Let me ask you this: Why do we have so many other format specifiers but feel hesitant to add one more that has serious and real use cases? For instance, have you ever seen a Guid in this format: {0x00000000,0x0000,0x0000,{0x00,0x00,0x00,0x00,0x00,0x00,0x00,0x00}} (that is format = X).

Another question: What is the downside of adding this format? I am totally with you that we need to have a high bar for corlib but I believe I have made a good case here with so many use cases.

svick commented 3 years ago

@prezaei

The actual problem I am trying to solve right now is to pass shorter correlation id (x-correlation-id) headers between some of our Azure products. Today, we use the simple Guid.ToString("N"). That wastes bandwidth.

If you care about saving every byte of bandwidth, why are you using a globally unique identifier? Wouldn't an identifier that's unique just to your application serve you as well, while being much shorter?

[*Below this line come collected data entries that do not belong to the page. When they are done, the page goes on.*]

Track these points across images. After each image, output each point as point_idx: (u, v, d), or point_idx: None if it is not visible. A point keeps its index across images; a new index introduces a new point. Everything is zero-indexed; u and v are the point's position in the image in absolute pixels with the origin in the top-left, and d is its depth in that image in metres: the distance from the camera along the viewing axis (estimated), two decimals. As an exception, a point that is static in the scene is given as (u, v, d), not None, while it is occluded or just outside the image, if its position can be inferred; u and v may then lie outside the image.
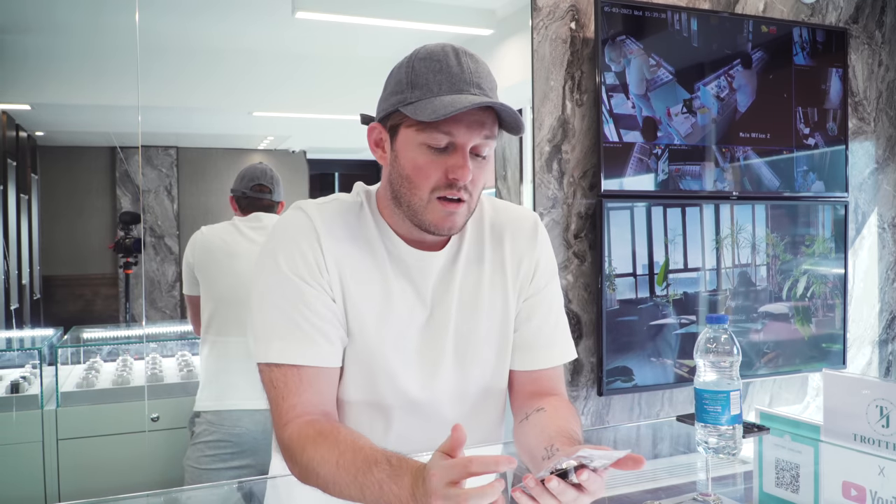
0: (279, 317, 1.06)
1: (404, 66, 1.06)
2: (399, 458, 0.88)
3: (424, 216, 1.06)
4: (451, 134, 1.01)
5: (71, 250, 2.94)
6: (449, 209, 1.04)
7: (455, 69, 1.02)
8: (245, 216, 2.29)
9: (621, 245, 2.36)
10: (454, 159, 1.03)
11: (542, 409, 1.13)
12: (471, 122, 1.02)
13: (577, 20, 2.39)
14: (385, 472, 0.86)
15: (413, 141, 1.04)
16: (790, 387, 2.84)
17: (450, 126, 1.01)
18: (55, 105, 2.81)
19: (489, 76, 1.06)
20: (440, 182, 1.03)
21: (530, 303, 1.20)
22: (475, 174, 1.05)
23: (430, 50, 1.05)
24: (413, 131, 1.03)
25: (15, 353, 2.76)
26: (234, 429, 2.13)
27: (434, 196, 1.04)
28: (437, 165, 1.03)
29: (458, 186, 1.03)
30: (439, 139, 1.02)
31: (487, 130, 1.03)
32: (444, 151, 1.03)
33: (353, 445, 0.93)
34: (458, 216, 1.06)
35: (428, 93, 1.02)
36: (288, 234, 1.10)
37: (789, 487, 1.16)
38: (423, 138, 1.02)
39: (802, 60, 2.67)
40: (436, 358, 1.14)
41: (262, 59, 2.86)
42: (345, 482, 0.92)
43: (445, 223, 1.05)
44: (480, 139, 1.03)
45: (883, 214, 2.99)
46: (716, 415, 1.08)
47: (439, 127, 1.01)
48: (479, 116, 1.02)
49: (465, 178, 1.02)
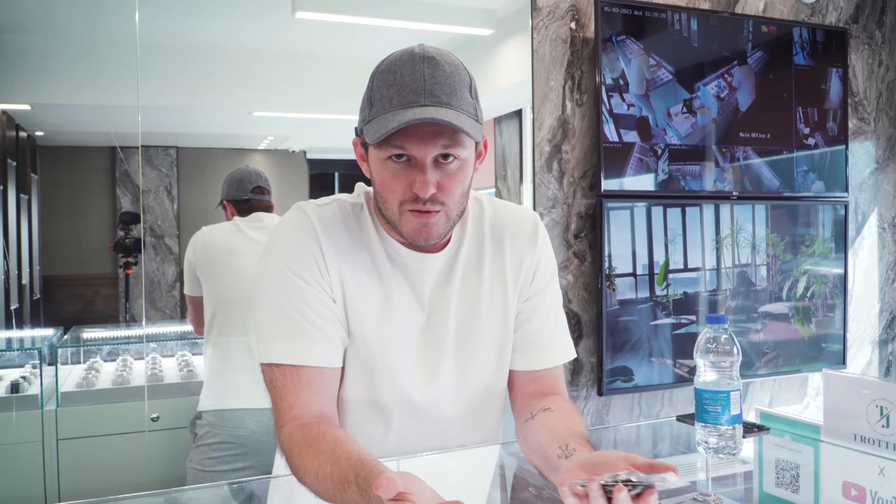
0: (280, 317, 1.07)
1: (369, 80, 1.06)
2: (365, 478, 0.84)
3: (401, 228, 1.05)
4: (405, 149, 1.00)
5: (71, 250, 2.94)
6: (421, 220, 1.03)
7: (407, 80, 0.99)
8: (245, 217, 2.29)
9: (621, 245, 2.36)
10: (414, 174, 1.01)
11: (548, 408, 1.13)
12: (424, 134, 0.99)
13: (577, 20, 2.39)
14: (356, 493, 0.85)
15: (377, 158, 1.04)
16: (790, 387, 2.84)
17: (401, 141, 0.99)
18: (55, 105, 2.81)
19: (449, 79, 1.00)
20: (406, 196, 1.02)
21: (531, 303, 1.21)
22: (444, 183, 1.02)
23: (390, 61, 1.03)
24: (374, 149, 1.04)
25: (15, 353, 2.76)
26: (237, 430, 2.13)
27: (404, 208, 1.03)
28: (401, 180, 1.02)
29: (423, 200, 1.01)
30: (393, 150, 1.01)
31: (445, 140, 1.00)
32: (408, 165, 1.02)
33: (331, 457, 0.92)
34: (432, 226, 1.04)
35: (381, 110, 1.00)
36: (289, 235, 1.10)
37: (789, 487, 1.16)
38: (384, 154, 1.02)
39: (802, 60, 2.67)
40: (435, 359, 1.14)
41: (262, 59, 2.86)
42: (327, 493, 0.93)
43: (420, 234, 1.04)
44: (438, 149, 1.00)
45: (883, 214, 2.99)
46: (716, 415, 1.08)
47: (392, 144, 1.00)
48: (432, 127, 0.99)
49: (425, 192, 1.00)
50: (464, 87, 1.02)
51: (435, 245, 1.10)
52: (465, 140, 1.02)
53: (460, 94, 1.01)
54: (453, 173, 1.03)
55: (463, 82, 1.02)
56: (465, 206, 1.09)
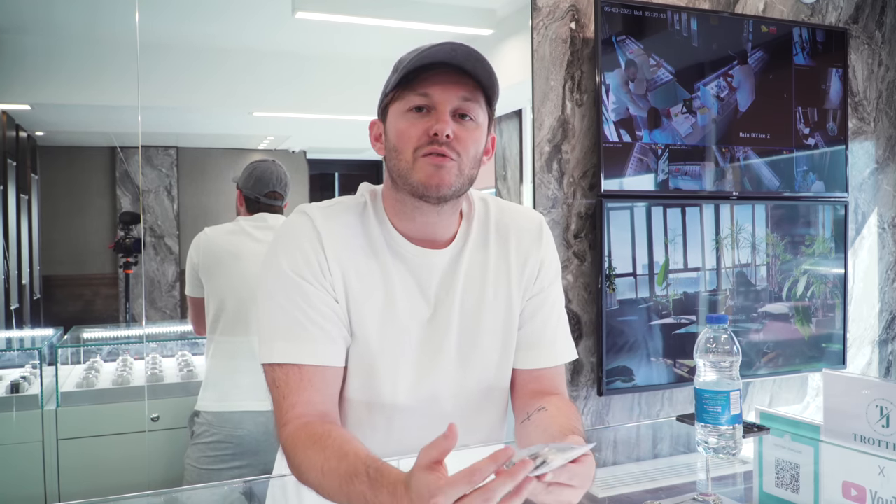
0: (282, 317, 1.07)
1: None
2: (377, 469, 0.86)
3: (412, 176, 1.06)
4: (427, 94, 1.05)
5: (71, 250, 2.94)
6: (435, 163, 1.04)
7: (438, 48, 1.04)
8: (250, 216, 2.28)
9: (621, 245, 2.36)
10: (432, 120, 1.05)
11: (543, 408, 1.13)
12: (446, 82, 1.05)
13: (577, 20, 2.39)
14: (365, 484, 0.86)
15: (396, 112, 1.08)
16: (790, 387, 2.84)
17: (425, 87, 1.04)
18: (55, 105, 2.81)
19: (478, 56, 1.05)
20: (422, 140, 1.05)
21: (534, 301, 1.21)
22: (460, 135, 1.06)
23: None
24: (397, 104, 1.08)
25: (15, 353, 2.76)
26: (235, 430, 2.13)
27: (418, 154, 1.05)
28: (418, 126, 1.05)
29: (440, 142, 1.04)
30: (416, 100, 1.05)
31: (466, 92, 1.05)
32: (427, 115, 1.06)
33: (338, 452, 0.93)
34: (445, 172, 1.05)
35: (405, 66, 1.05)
36: (291, 237, 1.11)
37: (789, 487, 1.16)
38: (403, 105, 1.06)
39: (802, 60, 2.67)
40: (438, 356, 1.14)
41: (262, 59, 2.86)
42: (331, 489, 0.92)
43: (433, 180, 1.05)
44: (458, 101, 1.05)
45: (883, 214, 2.99)
46: (716, 415, 1.08)
47: (415, 89, 1.05)
48: (455, 77, 1.05)
49: (443, 131, 1.03)
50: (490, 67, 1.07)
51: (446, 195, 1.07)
52: (481, 103, 1.08)
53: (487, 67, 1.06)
54: (469, 130, 1.07)
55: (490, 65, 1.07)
56: (475, 174, 1.11)
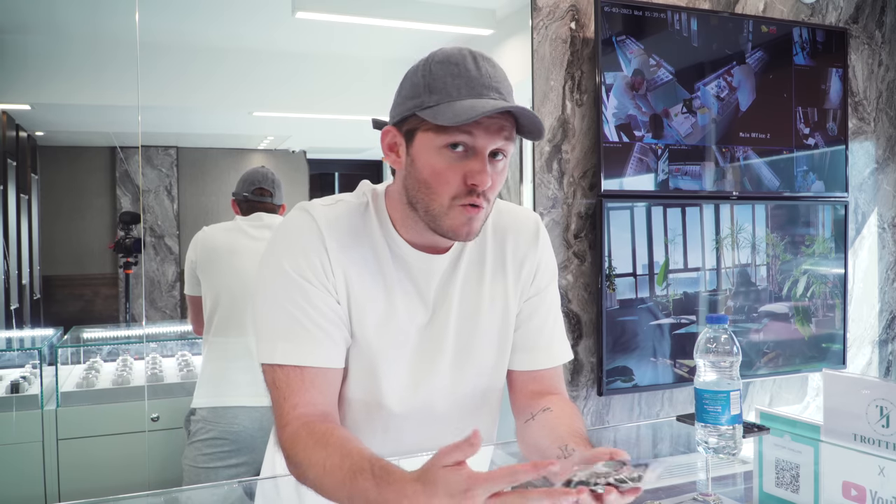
0: (283, 318, 1.06)
1: (420, 69, 1.04)
2: (383, 467, 0.86)
3: (443, 222, 1.04)
4: (472, 136, 1.00)
5: (71, 250, 2.95)
6: (469, 214, 1.03)
7: (474, 73, 1.01)
8: (246, 216, 2.29)
9: (621, 245, 2.36)
10: (473, 164, 1.01)
11: (548, 408, 1.13)
12: (490, 126, 1.00)
13: (577, 20, 2.39)
14: (369, 481, 0.86)
15: (431, 145, 1.02)
16: (790, 387, 2.84)
17: (470, 129, 1.00)
18: (55, 105, 2.81)
19: (506, 80, 1.05)
20: (460, 189, 1.02)
21: (531, 303, 1.21)
22: (494, 179, 1.03)
23: (448, 53, 1.03)
24: (431, 135, 1.02)
25: (15, 353, 2.76)
26: (231, 426, 2.13)
27: (455, 203, 1.03)
28: (456, 170, 1.02)
29: (478, 192, 1.02)
30: (460, 137, 1.01)
31: (507, 133, 1.02)
32: (464, 156, 1.02)
33: (341, 450, 0.93)
34: (476, 221, 1.05)
35: (447, 97, 1.00)
36: (292, 235, 1.09)
37: (789, 487, 1.16)
38: (443, 141, 1.01)
39: (802, 60, 2.67)
40: (435, 360, 1.14)
41: (262, 59, 2.87)
42: (333, 486, 0.92)
43: (464, 229, 1.04)
44: (500, 142, 1.02)
45: (883, 214, 2.99)
46: (716, 415, 1.08)
47: (462, 129, 1.00)
48: (498, 120, 1.01)
49: (484, 183, 1.01)
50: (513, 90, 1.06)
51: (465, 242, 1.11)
52: (515, 139, 1.06)
53: (513, 95, 1.05)
54: (500, 171, 1.05)
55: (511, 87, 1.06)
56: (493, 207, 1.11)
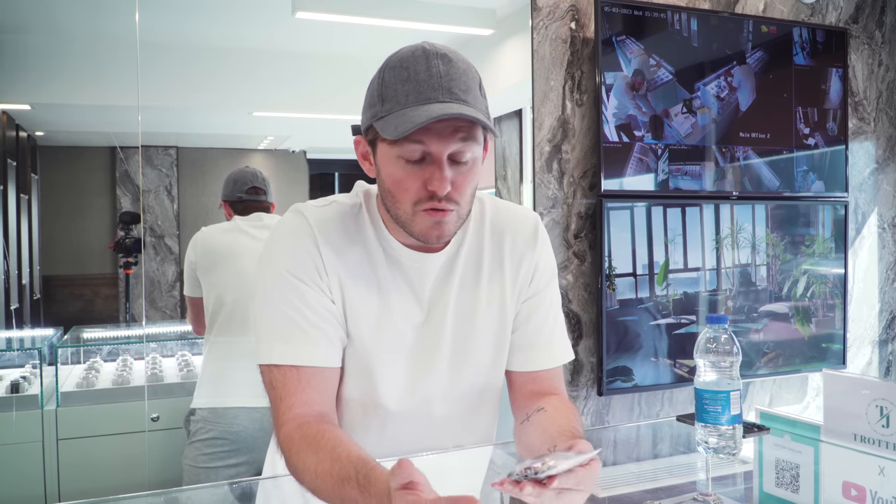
0: (279, 319, 1.07)
1: (376, 76, 1.04)
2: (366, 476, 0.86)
3: (412, 227, 1.04)
4: (424, 144, 0.99)
5: (71, 250, 2.95)
6: (435, 218, 1.02)
7: (423, 76, 0.99)
8: (245, 216, 2.29)
9: (621, 245, 2.36)
10: (430, 171, 1.00)
11: (542, 409, 1.13)
12: (443, 130, 0.98)
13: (577, 20, 2.39)
14: (355, 490, 0.86)
15: (389, 155, 1.02)
16: (790, 387, 2.84)
17: (421, 137, 0.98)
18: (55, 105, 2.81)
19: (463, 77, 1.01)
20: (421, 195, 1.01)
21: (530, 304, 1.20)
22: (458, 182, 1.02)
23: (401, 56, 1.02)
24: (387, 145, 1.01)
25: (15, 353, 2.76)
26: (231, 426, 2.13)
27: (418, 208, 1.02)
28: (415, 178, 1.01)
29: (439, 198, 1.01)
30: (412, 152, 0.99)
31: (463, 134, 1.00)
32: (422, 163, 1.01)
33: (331, 454, 0.93)
34: (445, 225, 1.03)
35: (396, 105, 0.99)
36: (287, 237, 1.10)
37: (789, 487, 1.16)
38: (397, 152, 1.00)
39: (802, 60, 2.67)
40: (431, 360, 1.14)
41: (262, 59, 2.87)
42: (325, 491, 0.93)
43: (433, 232, 1.03)
44: (457, 145, 1.00)
45: (883, 214, 2.99)
46: (716, 415, 1.08)
47: (410, 139, 0.98)
48: (452, 122, 0.99)
49: (442, 189, 0.99)
50: (475, 84, 1.03)
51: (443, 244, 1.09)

On the other hand, I just googled "guid to short string" and it seems to be a relatively common problem (with base64 usually being the suggested solution).

Why do we have so many other format specifiers but feel hesitant to add one more that has serious and real use cases?

Maybe there was a reason for the other formats when they were first added. Maybe there still is. Or maybe they were a mistake. In any case, I don't that's really a justification to add one more format.

prezaei commented 3 years ago

@svick, still need something globally unique. This is not for a single application. It will potentially be used by all of Azure if I get my way. HTH

tannergooding commented 2 years ago

Agree with @GrabYourPitchforks that this seems like a very domain specific API and not something we'd be interested in expose on System.Guid directly.

Given that Guid can format to a Span<char>, Utf8Formatter can be used to format to a Span<byte>, and Base64Encoder likewise has APIs that can process a Span, you can already do this "allocation free" just potentially with an additional loop over what a custom implementation might provide/allow.